Methylmercury efflux from brain capillary endothelial cells is modulated by intracellular glutathione but not ATP

Abstract

To reach its target tissue, methylmercury must traverse brain capillary endothelial cells, the site of the blood-brain barrier. Methylmercury uptake from blood plasma into these cells is mediated in part by an amino acid carrier that transports the methylmercury-L-cysteine complex; however, the mechanism by which it is released from the endothelial cells into brain interstitial space is unknown. Using bovine brain capillary endothelial cells in culture, the present study examined the hypothesis that methylmercury is transported out of these cells as a glutathione (GSH) complex, GSH concentration in cultured bovine brain capillary endothelial cells was 13.1 ± 3.3 nmol/mg protein. Depletion of intracellular GSH in [203Hg]methylmercury-preloaded cells by exposure to 1-chloro-2,4-dinitrobenzene or diethyl maleate decreased the rate of [203Hg]methylmercury efflux.
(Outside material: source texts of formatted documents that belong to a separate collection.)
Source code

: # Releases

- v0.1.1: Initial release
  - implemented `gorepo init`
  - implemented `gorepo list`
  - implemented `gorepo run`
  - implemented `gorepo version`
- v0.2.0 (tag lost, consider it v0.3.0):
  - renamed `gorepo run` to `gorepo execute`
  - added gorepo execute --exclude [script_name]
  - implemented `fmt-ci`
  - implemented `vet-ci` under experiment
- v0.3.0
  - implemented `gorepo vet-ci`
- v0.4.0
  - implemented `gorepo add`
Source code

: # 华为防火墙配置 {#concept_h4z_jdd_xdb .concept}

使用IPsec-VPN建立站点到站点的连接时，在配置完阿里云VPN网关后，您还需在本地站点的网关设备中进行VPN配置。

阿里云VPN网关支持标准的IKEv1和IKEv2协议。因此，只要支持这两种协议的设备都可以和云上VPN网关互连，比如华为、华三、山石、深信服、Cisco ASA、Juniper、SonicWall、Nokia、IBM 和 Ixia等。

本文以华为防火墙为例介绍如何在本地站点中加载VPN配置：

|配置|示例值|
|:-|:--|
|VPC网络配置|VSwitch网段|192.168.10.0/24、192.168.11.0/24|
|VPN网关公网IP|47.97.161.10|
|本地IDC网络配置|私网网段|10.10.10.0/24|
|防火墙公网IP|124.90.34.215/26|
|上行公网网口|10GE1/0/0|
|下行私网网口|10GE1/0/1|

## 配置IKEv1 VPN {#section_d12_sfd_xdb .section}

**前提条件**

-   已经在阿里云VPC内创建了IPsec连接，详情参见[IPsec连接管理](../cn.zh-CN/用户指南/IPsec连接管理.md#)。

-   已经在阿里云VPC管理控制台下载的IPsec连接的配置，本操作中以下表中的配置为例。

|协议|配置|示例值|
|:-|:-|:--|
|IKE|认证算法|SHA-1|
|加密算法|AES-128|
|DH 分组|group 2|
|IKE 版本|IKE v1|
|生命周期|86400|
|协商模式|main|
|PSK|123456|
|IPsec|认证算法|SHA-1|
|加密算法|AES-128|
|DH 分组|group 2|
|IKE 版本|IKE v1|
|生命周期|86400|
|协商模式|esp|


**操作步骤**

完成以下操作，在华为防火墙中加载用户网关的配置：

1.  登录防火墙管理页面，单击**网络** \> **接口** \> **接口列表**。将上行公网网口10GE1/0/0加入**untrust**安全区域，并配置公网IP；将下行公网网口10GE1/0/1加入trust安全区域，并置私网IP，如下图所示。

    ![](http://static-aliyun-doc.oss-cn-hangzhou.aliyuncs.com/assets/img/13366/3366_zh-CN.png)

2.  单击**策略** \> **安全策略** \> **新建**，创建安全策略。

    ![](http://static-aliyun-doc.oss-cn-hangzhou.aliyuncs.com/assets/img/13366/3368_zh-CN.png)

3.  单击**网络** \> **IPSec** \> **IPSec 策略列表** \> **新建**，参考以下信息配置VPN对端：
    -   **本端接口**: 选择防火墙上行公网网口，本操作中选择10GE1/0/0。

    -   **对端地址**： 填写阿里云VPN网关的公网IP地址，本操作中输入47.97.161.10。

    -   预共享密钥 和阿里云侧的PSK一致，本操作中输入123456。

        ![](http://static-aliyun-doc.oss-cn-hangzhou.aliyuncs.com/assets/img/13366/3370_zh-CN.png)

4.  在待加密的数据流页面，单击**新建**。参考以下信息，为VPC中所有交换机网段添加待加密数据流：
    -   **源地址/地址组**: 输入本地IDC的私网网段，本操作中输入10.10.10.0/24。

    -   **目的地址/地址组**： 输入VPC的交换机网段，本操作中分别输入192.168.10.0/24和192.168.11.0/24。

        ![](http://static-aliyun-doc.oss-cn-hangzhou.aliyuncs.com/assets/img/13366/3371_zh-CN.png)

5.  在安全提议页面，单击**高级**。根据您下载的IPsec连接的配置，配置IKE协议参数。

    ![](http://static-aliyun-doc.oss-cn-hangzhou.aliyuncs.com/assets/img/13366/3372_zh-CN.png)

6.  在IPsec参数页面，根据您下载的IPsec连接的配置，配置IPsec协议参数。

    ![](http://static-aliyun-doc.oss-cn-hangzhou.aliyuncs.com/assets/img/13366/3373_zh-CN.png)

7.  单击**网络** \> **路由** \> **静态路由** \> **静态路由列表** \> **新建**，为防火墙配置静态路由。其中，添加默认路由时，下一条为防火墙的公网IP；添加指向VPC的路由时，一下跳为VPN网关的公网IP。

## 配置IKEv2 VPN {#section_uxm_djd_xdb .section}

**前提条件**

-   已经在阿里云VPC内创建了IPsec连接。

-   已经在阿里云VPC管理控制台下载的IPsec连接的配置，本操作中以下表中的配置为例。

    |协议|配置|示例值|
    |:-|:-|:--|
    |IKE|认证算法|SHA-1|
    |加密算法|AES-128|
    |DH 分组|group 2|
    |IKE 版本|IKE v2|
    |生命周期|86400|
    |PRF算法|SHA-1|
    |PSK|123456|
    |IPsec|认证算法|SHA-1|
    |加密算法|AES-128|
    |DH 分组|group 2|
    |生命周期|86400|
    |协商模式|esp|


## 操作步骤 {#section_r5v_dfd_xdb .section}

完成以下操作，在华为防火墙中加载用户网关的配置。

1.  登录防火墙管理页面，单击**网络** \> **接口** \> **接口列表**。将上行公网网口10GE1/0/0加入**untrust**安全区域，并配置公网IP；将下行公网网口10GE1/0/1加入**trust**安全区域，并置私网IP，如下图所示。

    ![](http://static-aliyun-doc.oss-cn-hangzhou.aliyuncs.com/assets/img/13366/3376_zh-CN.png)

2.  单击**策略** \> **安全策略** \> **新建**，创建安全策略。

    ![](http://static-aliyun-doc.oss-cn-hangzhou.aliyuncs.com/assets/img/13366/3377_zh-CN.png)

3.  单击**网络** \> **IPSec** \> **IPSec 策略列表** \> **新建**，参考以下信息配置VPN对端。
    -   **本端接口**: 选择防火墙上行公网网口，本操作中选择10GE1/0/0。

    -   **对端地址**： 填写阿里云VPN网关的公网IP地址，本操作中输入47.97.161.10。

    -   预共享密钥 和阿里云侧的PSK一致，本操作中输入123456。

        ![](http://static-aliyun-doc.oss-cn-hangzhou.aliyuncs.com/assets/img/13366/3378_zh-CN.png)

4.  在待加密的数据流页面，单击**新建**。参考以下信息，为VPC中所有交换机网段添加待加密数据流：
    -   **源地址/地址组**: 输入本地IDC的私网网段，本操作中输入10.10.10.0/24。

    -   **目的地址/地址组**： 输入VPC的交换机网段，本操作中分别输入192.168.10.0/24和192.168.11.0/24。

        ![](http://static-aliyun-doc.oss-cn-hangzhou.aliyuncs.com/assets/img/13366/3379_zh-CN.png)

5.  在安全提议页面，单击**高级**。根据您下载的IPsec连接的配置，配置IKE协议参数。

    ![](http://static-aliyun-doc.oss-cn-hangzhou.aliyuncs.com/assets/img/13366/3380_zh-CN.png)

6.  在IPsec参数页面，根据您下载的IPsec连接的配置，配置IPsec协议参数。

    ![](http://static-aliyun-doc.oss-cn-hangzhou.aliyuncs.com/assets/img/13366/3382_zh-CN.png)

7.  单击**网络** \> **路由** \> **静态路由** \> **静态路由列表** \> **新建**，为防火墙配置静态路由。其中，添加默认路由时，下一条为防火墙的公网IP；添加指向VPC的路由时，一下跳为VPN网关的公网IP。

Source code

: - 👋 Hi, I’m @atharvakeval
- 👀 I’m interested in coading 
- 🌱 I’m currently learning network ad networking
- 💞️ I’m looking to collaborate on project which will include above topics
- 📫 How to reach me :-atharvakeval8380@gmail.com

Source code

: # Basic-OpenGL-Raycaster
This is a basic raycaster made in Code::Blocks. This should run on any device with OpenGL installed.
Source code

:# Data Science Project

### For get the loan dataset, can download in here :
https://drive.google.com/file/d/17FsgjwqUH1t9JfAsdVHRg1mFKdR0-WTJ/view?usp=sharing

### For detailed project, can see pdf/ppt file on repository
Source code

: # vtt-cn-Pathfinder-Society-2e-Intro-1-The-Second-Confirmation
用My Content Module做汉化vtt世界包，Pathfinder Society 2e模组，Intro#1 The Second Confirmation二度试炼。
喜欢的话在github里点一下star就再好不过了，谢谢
Incubation of [203Hg]methylmercury-preloaded cells with high concentrations of S-methylglutathione, S-ethylglutathione, S-butylglutathione, and sulfobromophthalein-glutathione inhibited [203Hg]methylmercury efflux. The GSH analogs γ-glutamylglycylglycine and ophthalmic acid also inhibited [203Hg]methylmercury efflux, but to a lesser degree than the glutathione S-conjugates, whereas L-leucine, L-methionine, and L-alanine bad no effect. Efflux was not affected by depletion of intracellular ATP with 2-deoxyglucose or antimycin A. These results indicate that complexation with GSH and subsequent transport of the complex by an ATP-independent mechanism may be involved in the transport of methylmercury out of brain capillary endothelial cells.